— Prompt —
Wherever the string "heerlijkheid" appears in a line of the listing below, report that line.

+++ Supplied information +++

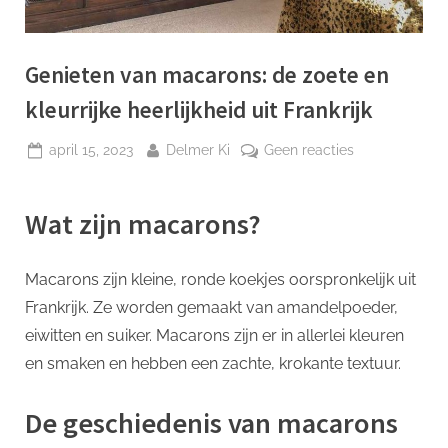
p
Genieten van macarons: de zoete en
kleurrijke heerlijkheid uit Frankrijk
Geplaatst
Door
op
april 15, 2023
Delmer Ki
Geen reacties
op
Genieten
van
Wat zijn macarons?
macarons:
de
zoete
Macarons zijn kleine, ronde koekjes oorspronkelijk uit
en
Frankrijk. Ze worden gemaakt van amandelpoeder,
kleurrijke
heerlijkheid
eiwitten en suiker. Macarons zijn er in allerlei kleuren
uit
en smaken en hebben een zachte, krokante textuur.
Frankrijk
De geschiedenis van macarons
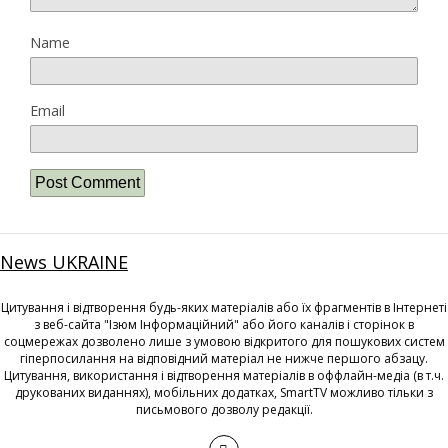
Name
Email
News UKRAINE
Цитування і відтворення будь-яких матеріалів або їх фрагментів в Інтернеті
з веб-сайта "Ізюм Інформаційний" або його каналів і сторінок в
соцмережах дозволено лише з умовою відкритого для пошукових систем
гіперпосилання на відповідний матеріал не нижче першого абзацу.
Цитування, використання і відтворення матеріалів в оффлайн-медіа (в т.ч.
друкованих виданнях), мобільних додатках, SmartTV можливо тільки з
письмового дозволу редакції.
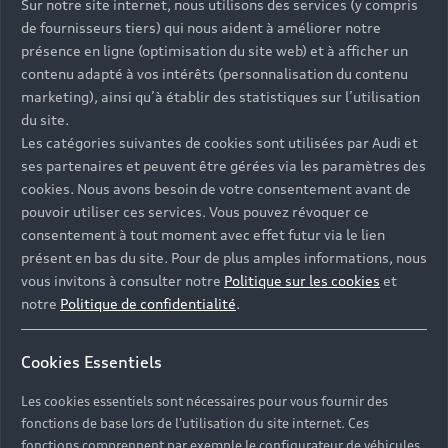
Sur notre site internet, nous utilisons des services (y compris
de fournisseurs tiers) qui nous aident à améliorer notre
présence en ligne (optimisation du site web) et à afficher un
contenu adapté à vos intérêts (personnalisation du contenu
marketing), ainsi qu’à établir des statistiques sur l’utilisation
du site.
Les catégories suivantes de cookies sont utilisées par Audi et
ses partenaires et peuvent être gérées via les paramètres des
cookies. Nous avons besoin de votre consentement avant de
pouvoir utiliser ces services. Vous pouvez révoquer ce
consentement à tout moment avec effet futur via le lien
présent en bas du site. Pour de plus amples informations, nous
vous invitons à consulter notre
Politique sur les cookies
et
notre
Politique de confidentialité
.
Cookies Essentiels
Les cookies essentiels sont nécessaires pour vous fournir des
Nos modèles
fonctions de base lors de l'utilisation du site internet. Ces
fonctions comprennent par exemple le configurateur de véhicules.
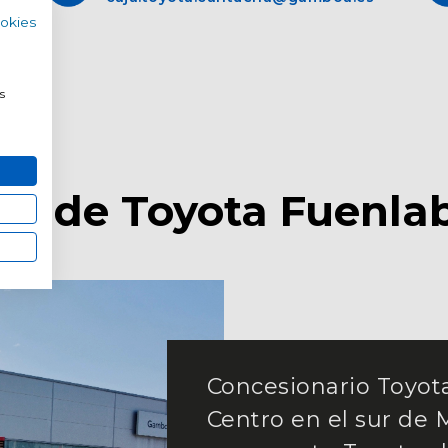
ookies
s
a
s
ca de Toyota Fuenla
Concesionario Toyot
Centro en el sur de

+++

— Written reply —
kleurrijke heerlijkheid uit Frankrijk
heerlijkheid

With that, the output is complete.